◆ Exercise text
++++++++
BACKGROUND OF THE INVENTION

A critical requirement in modern building construction is energy conservation. A particular problem in view of the extensive use of glass in modern architecture is a loss of heat from the building through glass surfaces. One solution has been the increased use of insulating glass units comprising basically two glass panels separated by a sealed dry air space. Sealed insulating glass units generally require some means of precisely separating the two glass panels. The spacers currently used are generally tubular channels of aluminum or some other metal containing a desiccant to keep the sealed air space dry.

A significant problem arises because the metal spacer is a much better heat conductor than the surrounding air space. This leads to the conduction of heat from the inside glass plate to the outside glass plate from where it is dissipated into the atmosphere. Further, there can result a differential dimensional change between the glass and the spacer causing stress to develop on the glass and on the seal which can result in damage to and the failure of the sealed glass unit.

There have been some attempts to use spacers made of polyvinyl chloride* rather than metal. This has, however, been unsuccessful because the sealants which have been developed to construct reliable units bond well to glass and metal spacers but not to polyvinyl chloride spacers; this leads to structural weaknesses in units constructed with PVC spacers. Furthermore, the differential dimensional change that occurs between glass and PVC spacers over a certain range of temperature is much higher than with a metal spacer. In addition, most plastics have been found unacceptable for use between glass panes because they give off volatile materials, e.g. plasticizers, which cloud or fog the interior glass surface.

* See "Factory-Sealed Double-Glazing Units," Solvason et al, Canadian Building Digest, October, 1963.

The prior art does show some examples of the use of plastic over another core material, but the details of construction and environment differ entirely from the present invention. U.S. Pat. No. 3,694,985, for example, shows a wooden mullion element covered with a plastic extrusion, but this is not a spacer for double insulated glass. U.S. Pat. No. 3,070,854 shows a plastic channel member provided to cover a wooden separator between a pair of glass panes and U.S. Pat. No. 2,239,517 shows a metal separator provided with a plastic coating used in window construction. Again, the details of these devices are totally different than the present invention.

My own U.S. Pat. No. 3,918,231 shows an extruded plastic element for fitting over a metallic frame element. U.S. Pat. No. 3,261,139 discloses a multiple glazed unit having a pair of resilient tape elements keyed to grooves in the separator. U.S. Pat. No. 3,012,642 relates to window structures using very complex pane holding elements. Canadian Pat. No. 953,159 shows a double glazed panel with tubular spacer held in place by a non-hardening cold flow adhesive. Offenlegungsschrift No. 1 434 283 also shows a spacer for double insulated glass.

However, none of these prior patents provides a solution to the problems raised above.

SUMMARY OF THE INVENTION

It is, accordingly, an object of the present invention to overcome the deficiencies of the prior art, such as indicated above.

It is another object of the present invention to provide for improved double insulated glass.

It is a further object to reduce heat transfer from one pane of glass to the other through the spacer element of double insulated glass.
++++++++
◆ Supplied material
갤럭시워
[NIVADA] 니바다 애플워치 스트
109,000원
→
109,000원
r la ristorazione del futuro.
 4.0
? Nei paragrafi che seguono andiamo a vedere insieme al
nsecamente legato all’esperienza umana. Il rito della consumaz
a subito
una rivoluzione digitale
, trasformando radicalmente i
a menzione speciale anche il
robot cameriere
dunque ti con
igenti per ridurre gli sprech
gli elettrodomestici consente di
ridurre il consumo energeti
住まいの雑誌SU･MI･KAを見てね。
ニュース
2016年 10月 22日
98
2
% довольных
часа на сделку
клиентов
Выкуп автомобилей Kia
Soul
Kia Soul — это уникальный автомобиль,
++++++++
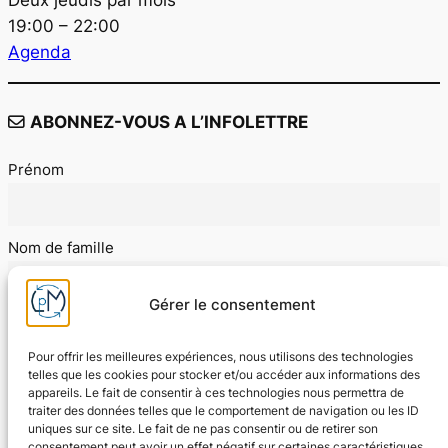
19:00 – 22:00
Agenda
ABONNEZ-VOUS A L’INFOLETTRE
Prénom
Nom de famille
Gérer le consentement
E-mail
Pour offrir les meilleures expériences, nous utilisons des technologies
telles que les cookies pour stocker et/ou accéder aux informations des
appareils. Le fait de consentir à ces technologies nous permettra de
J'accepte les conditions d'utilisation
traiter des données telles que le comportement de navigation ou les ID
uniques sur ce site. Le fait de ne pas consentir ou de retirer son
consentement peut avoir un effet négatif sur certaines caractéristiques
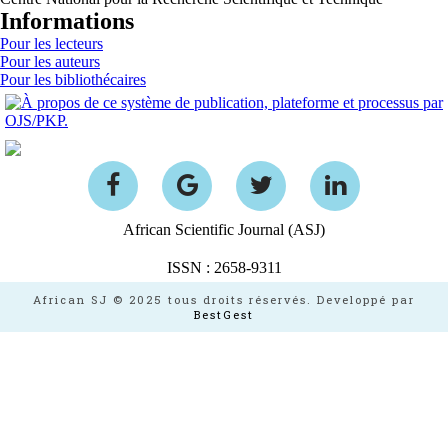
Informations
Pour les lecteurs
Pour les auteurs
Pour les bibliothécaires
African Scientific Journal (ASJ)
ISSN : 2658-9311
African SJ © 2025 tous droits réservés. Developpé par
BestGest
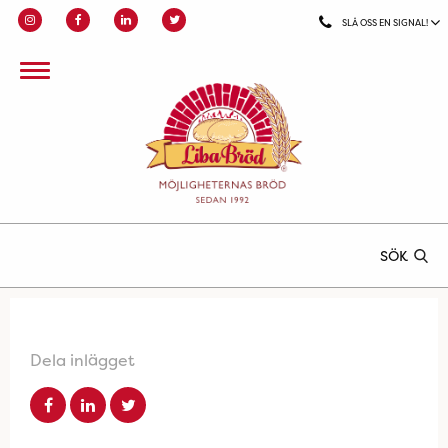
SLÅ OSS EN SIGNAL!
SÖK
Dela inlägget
++++++++
◆ Task set
1. Duplicate the stretch of the passage on insulating glass spacers from "My own U.S." through "improved double insulated glass.".
2. According to the passage on insulating glass spacers, what do most plastics give off when used between glass panes, and what effect does this have?

◆ Answers by task
1.
My own U.S. Pat. No. 3,918,231 shows an extruded plastic element for fitting over a metallic frame element. U.S. Pat. No. 3,261,139 discloses a multiple glazed unit having a pair of resilient tape elements keyed to grooves in the separator. U.S. Pat. No. 3,012,642 relates to window structures using very complex pane holding elements. Canadian Pat. No. 953,159 shows a double glazed panel with tubular spacer held in place by a non-hardening cold flow adhesive. Offenlegungsschrift No. 1 434 283 also shows a spacer for double insulated glass.

However, none of these prior patents provides a solution to the problems raised above.

SUMMARY OF THE INVENTION

It is, accordingly, an object of the present invention to overcome the deficiencies of the prior art, such as indicated above.

It is another object of the present invention to provide for improved double insulated glass.

2. They give off volatile materials, such as plasticizers, which cloud or fog the interior glass surface.